The four bells were cast in 1915 at a foundry in Annecy, France, to the specifications of the New Auburn church and it’s Franco-American parishioners.

“This was a time when France was exploding, with World War I breaking out,” said Manoian, Auburn’s economic development specialist.

“The Lusitania was torpedoed in May 1915, coming across the North Atlantic,” he said. “These bells came across that same place later that fall and winter. It’s amazing they even arrived and got to our country. The Germans were torpedoing ships right and left, and these bells should have been at the bottom of the ocean.”

But they made it and survived in fine shape for 98 years. They were removed from the decommissioned church in November and are being stored at Cote Crane’s warehouse.

“They are an economic asset to the community and to that neighborhood,” Manoian said. “They need to be back in that place, that context where they are most important.”

The bells were supposed to be on display in front of the library during Thursday’s presentation about the state of downtown Auburn. It was going to be the first public display since they were removed and a kickoff to a fundraising campaign to keep them in the community.

Winter scuttled that plan.

“The harsh conditions, the ice and the snow at the site just determined that it would be safer for people and the bells if we don’t have them on site,” Manoian said.

Manoian’s public forum on how uninviting and unwalkable the downtown is and how it can be fixed will go forward at 5:30 p.m. Thursday in the Auburn Public Library.

The bells should be on display publicly this spring, however.

“We’ll have a special civic gathering so folks can come out and have their own personal encounters with the bells,” Manoian said.

Most people who have a history with the bells remember hearing them but not seeing them. That’s a shame, Manoian said, because they are beautiful.

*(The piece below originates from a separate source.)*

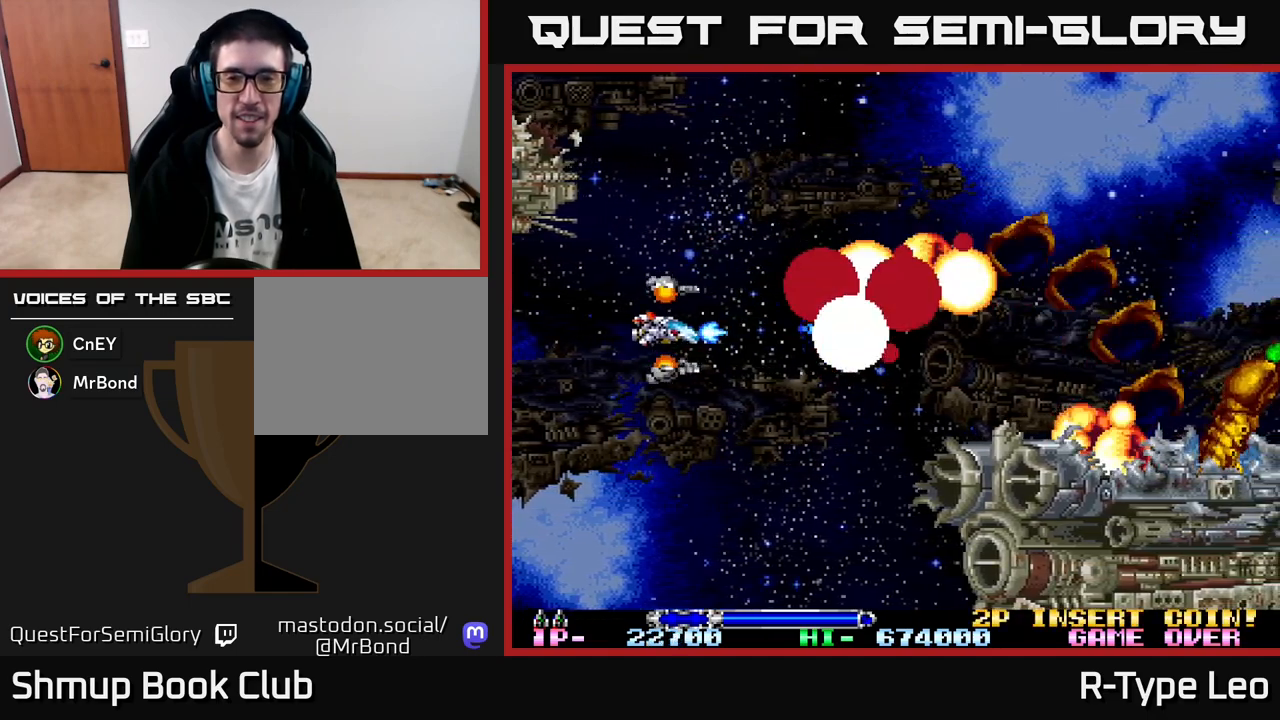
{"buttons": ["R2", "DPAD_UP"], "left_stick": "center", "events": [[433, "DPAD_UP", "down"]]}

“Maybe one in a hundred got a chance to see them before, because they were installed in place,” he said. “That can change now. We’re going to make them public.”

They were cast by the Paccard Bell Foundry in France at the request of local families, the Provosts and the Duponts. Their surfaces are covered with fine details — sculpted faces, Latin inscriptions and scrollwork.

“This is one of the finest bell foundries in the world,” Manoian said. “I flipped when I saw them because I have never seen bells with this level of detail or ornate aesthetics and decoration. They are extraordinary, literally world-class treasures and we have them here.”

He’s working with Museum L-A to raise the money to buy the bells from the Catholic Diocese of Portland and repay Cote Crane for its work removing the bells and storing them. He figures that will cost $12,000. Then, the community can begin working to create a heritage landmark that will house them.

“I don’t think it’s going to be a problem because people are so excited about this already,” he said. “I’ve had people coming up and handing me checks.”

People wanting to help should make their donations to Museum L-A in care of the Bells of St. Louis, he said.